Wicker Receives Truck Safety Award
Miss. Senator Bestowed Honor for Efforts Opposing Bigger Truck Mandates
WASHINGTON – U.S. Senator Roger Wicker, R-Miss., today received the Truck Safety Coalition Leadership Award from the Truck Safety Coalition for his leadership to stop a federal mandate that would allow large trucks to pull double 33-foot trailers on the nation’s highways.
“I am honored to receive this award, and I applaud the work of the Truck Safety Coalition for its dedicated efforts to keep America’s highways safe,” Wicker said. “States are in the best position to make safety decisions about truck size – not Washington.”

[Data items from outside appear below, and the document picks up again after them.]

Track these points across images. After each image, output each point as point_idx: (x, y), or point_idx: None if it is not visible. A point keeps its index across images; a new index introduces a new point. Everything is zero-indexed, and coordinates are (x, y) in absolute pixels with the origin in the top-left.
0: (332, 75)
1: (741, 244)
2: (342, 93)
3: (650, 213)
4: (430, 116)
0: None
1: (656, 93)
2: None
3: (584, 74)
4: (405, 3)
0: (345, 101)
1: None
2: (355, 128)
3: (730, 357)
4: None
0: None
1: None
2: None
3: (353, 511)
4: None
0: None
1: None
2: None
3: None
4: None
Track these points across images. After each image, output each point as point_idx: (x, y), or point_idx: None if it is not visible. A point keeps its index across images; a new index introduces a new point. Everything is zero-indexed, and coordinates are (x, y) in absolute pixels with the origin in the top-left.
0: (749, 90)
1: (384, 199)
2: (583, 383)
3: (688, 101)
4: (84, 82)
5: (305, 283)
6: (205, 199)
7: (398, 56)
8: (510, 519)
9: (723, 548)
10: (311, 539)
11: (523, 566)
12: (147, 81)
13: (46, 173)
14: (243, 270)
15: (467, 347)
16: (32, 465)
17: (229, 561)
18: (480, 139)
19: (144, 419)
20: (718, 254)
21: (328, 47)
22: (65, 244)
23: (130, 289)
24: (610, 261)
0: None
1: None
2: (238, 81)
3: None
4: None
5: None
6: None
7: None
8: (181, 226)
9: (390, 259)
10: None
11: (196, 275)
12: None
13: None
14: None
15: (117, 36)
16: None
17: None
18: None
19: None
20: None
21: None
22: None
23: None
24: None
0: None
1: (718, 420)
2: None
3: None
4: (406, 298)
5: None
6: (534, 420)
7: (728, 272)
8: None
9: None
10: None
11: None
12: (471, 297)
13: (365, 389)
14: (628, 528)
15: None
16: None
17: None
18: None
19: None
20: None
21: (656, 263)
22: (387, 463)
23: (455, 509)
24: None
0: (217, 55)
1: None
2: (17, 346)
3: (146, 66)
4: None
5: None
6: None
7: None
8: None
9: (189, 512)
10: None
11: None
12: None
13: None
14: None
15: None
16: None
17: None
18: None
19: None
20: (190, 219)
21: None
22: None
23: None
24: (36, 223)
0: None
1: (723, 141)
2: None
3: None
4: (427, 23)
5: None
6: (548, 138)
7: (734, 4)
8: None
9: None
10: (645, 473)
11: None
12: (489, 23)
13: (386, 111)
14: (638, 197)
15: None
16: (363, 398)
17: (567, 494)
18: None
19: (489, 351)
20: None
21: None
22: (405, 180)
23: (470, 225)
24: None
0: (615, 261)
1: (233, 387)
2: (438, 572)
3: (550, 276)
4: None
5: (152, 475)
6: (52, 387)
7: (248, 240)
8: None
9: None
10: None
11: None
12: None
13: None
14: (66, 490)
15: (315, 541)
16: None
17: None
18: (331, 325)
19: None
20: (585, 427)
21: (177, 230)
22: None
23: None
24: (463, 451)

“The Truck Safety Coalition today recognizes Senator Roger Wicker with a Truck Safety Leadership Award for his efforts to keep bigger and heavier trucks, including double 33s, off America’s highways,” said John Lannen, executive director of the Truck Safety Coalition. “His leadership will help keep the nation’s roads safer.”
The Truck Safety Leadership Awards were given during the group’s biennial Sorrow to Strength conference that brings together truck safety victims and families for four days of remembrance, workshops, and meetings with Members of Congress and Department of Transportation (DOT) officials to advance truck safety.
On Wednesday, Wicker is drawing attention to the dangers of twin 33-foot trucks at a press conference with Senators Diane Feinstein, D-Calif., and Richard Blumenthal, D-Conn.
Earlier this year, the Senate Appropriations Committee approved an amendment to the transportation funding bill requiring states to allow trucks with two 33-foot trailers on their highways, which measure approximately 91 feet in total length. Current federal law permits double 28-foot trailers. DOT has advised that there is currently not enough data to draw firm conclusions on the safety implications of double 33-foot trailers and recommends that no changes to truck size be considered at this time.
The Truck Safety Coalition is a partnership between Citizens for Reliable and Safe Highways (CRASH) and Parents Against Tired Truckers (PATT). It is dedicated to reducing death and injury caused by truck-related crashes, providing compassionate support to truck crash survivors and families of truck crash victims, and educating the public, policy-makers, and media about truck safety issues.